A typical Chief Revenue Officer job description will read something like the below:

The Chief Revenue Officer (CRO) will-

  • Lead the commercial functions of the business, setting growth targets, and setting the strategy to meet revenue goals
  • Lead the teams to success across sales, marketing and account management where required
  • Sit on the Senior Management Team and contribute to cross-functional strategies and projects where required
  • Develop client partnerships through an outreach and networking strategy, whilst maintaining current client relationships

About you

You will be an ambitious CRO with 5 years’ experience in a SaaS business.
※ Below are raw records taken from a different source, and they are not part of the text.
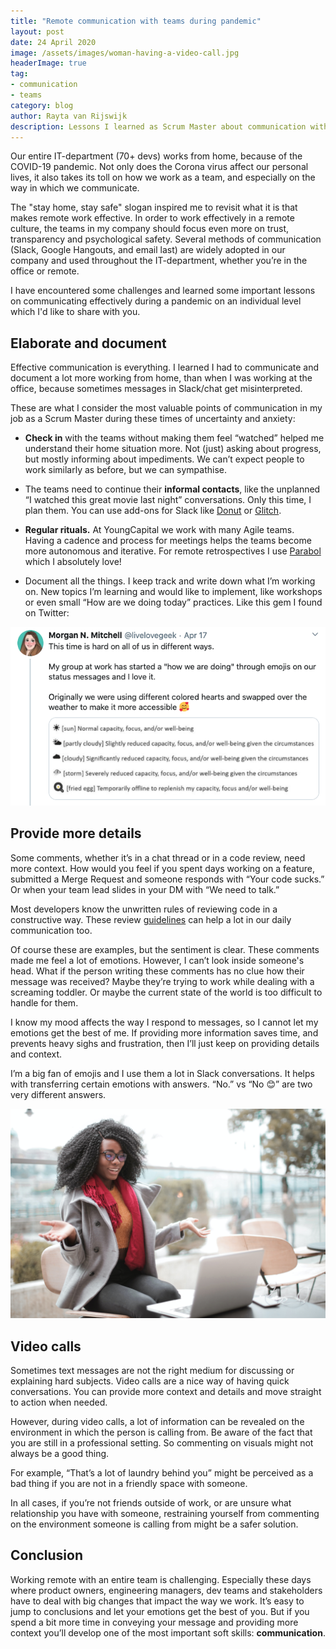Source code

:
 ```yaml
---
title: "Remote communication with teams during pandemic"
layout: post
date: 24 April 2020
image: /assets/images/woman-having-a-video-call.jpg
headerImage: true
tag:
- communication
- teams
category: blog
author: Rayta van Rijswijk 
description: Lessons I learned as Scrum Master about communication with teams during COVID-19 
---
```


Our entire IT-department (70+ devs) works from home, because of the COVID-19 pandemic. Not only does the Corona virus affect our personal lives, it also takes its toll on how we work as a team, and especially on the way in which we communicate.

The "stay home, stay safe" slogan inspired me to revisit what it is that makes remote work effective. In order to work effectively in a remote culture, the teams in my company should focus even more on trust, transparency and psychological safety. Several methods of communication (Slack, Google Hangouts, and email last) are widely adopted in our company and used throughout the IT-department, whether you’re in the office or remote.

I have encountered some challenges and learned some important lessons on communicating effectively during a pandemic on an individual level which I'd like to share with you.

<div class="breaker"></div>

## Elaborate and document
Effective communication is everything. I learned I had to communicate and document a lot more working from home, than when I was working at the office, because sometimes messages in Slack/chat get misinterpreted. 

These are what I consider the most valuable points of communication in my job as a Scrum Master during these times of uncertainty and anxiety:

* **Check in** with the teams without making them feel “watched” helped me understand their home situation more. Not (just) asking about progress, but mostly informing about impediments. We can’t expect people to work similarly as before, but we can sympathise.

* The teams need to continue their **informal contacts**, like the unplanned “I watched this great movie last night” conversations. Only this time, I plan them. You can use add-ons for Slack like [Donut](https://www.donut.com/) or [Glitch](https://glitch.com/~coffeetime).

* **Regular rituals.** 
At YoungCapital we work with many Agile teams. Having a cadence and process for meetings helps the teams become more autonomous and iterative. For remote retrospectives I use [Parabol](https://www.parabol.co/) which I absolutely love! 

* Document all the things. I keep track and write down what I’m working on. New topics I’m learning and would like to implement, like workshops or even small “How are we doing today” practices. Like this gem I found on Twitter:


![Markdown Image](/assets/images/tweet.png)

## Provide more details 
Some comments, whether it’s in a chat thread or in a code review, need more context. How would you feel if you spent days working on a feature, submitted a Merge Request and someone responds with “Your code sucks.” Or when your team lead slides in your DM with “We need to talk.”

 Most developers know the unwritten rules of reviewing code in a constructive way. These review [guidelines](https://google.github.io/eng-practices/review/reviewer/comments.html) can help a lot in our daily communication too.

Of course these are examples, but the sentiment is clear. These comments made me feel a lot of emotions. However, I can’t look inside someone's head. What if the person writing these comments has no clue how their message was received? Maybe they’re trying to work while dealing with a screaming toddler. Or maybe the current state of the world is too difficult to handle for them. 

I know my mood affects the way I respond to messages, so I cannot let my emotions get the best of me. If providing more information saves time, and prevents heavy sighs and frustration, then I’ll just keep on providing details and context. 

I’m a big fan of emojis and I use them a lot in Slack conversations. It helps with transferring certain emotions with answers. “No.” vs “No 😊” are two very different answers.

![Markdown Image](/assets/images/cheerful-surprised-woman-sitting-with-laptop.jpg)

## Video calls
Sometimes text messages are not the right medium for discussing or explaining hard subjects. Video calls are a nice way of having quick conversations. You can provide more context and details and move straight to action when needed. 

However, during video calls, a lot of information can be revealed on the environment in which the person is calling from. Be aware of the fact that you are still in a professional setting. So commenting on visuals might not always be a good thing.

For example, “That’s a lot of laundry behind you” might be perceived as a bad thing if you are not in a friendly space with someone. 

In all cases, if you’re not friends outside of work, or are unsure what relationship you have with someone, restraining yourself from commenting on the environment someone is calling from might be a safer solution.

## Conclusion
Working remote with an entire team is challenging. Especially these days where product owners, engineering managers, dev teams and stakeholders have to deal with big changes that impact the way we work. It’s easy to jump to conclusions and let your emotions get the best of you. But if you spend a bit more time in conveying your message and providing more context you’ll develop one of the most important soft skills: **communication**.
Due to the growth ambitions of the company, a hands-on CRO is required to get into the daily tasks of the commercial teams, challenging existing plans and having an innovative mindset.

Must-have

  • A track record of daily management and development of sales and marketing teams
  • Rigorously commercial mindset with an innovative streak
  • Excellent communication skills both written and verbal
  • Experienced in pitching and winning new business
  • A willingness to network and engage potential customers

What are employers looking for?

Creating a job description is a difficult task for a commercial leadership role – each business will have different requirements depending on its size, how established the business is, the budget, and what product the business sells, from software, a service to a tangible product. Saying this, businesses looking to fill a Chief Revenue Officer role, are more than likely looking for evidence of experience including:
  • Commercial acumen including focus on revenue, profit, and business growth
  • Focus on performance standards for the business – setting the strategy, the KPIs and ensuring teams are meeting these
  • Ability to understand and guide the sales and marketing strategy for the business, ensuring revenue and profits are met, and costs are well managed
  • Ability to work outside of the day-to-day remit, working cross functionality with other members of the Senior Management Team to achieve business goals

FAQs

What is a CRO?
A CRO stands for Chief Revenue Officer. A CRO is responsible for leading the commercial functions of the business ensuring growth targets are met and maximise revenue potential. Often shortened to CRO, the Chief Revenue Officer will be a creative and innovative thinker, able to think outside the box and look for new opportunities for revenue generation and profit making.
How much do Chief Revenue Officers make?
We’d expect a salary between £120,000 – £300,000 with additional benefits such as private medical insurance, performance related bonuses and pension contributions as standard for this level of role.
Who does a CRO report into?
In most business structures, a Chief Revenue Officer will sit on the leadership team and report directly into the CEO.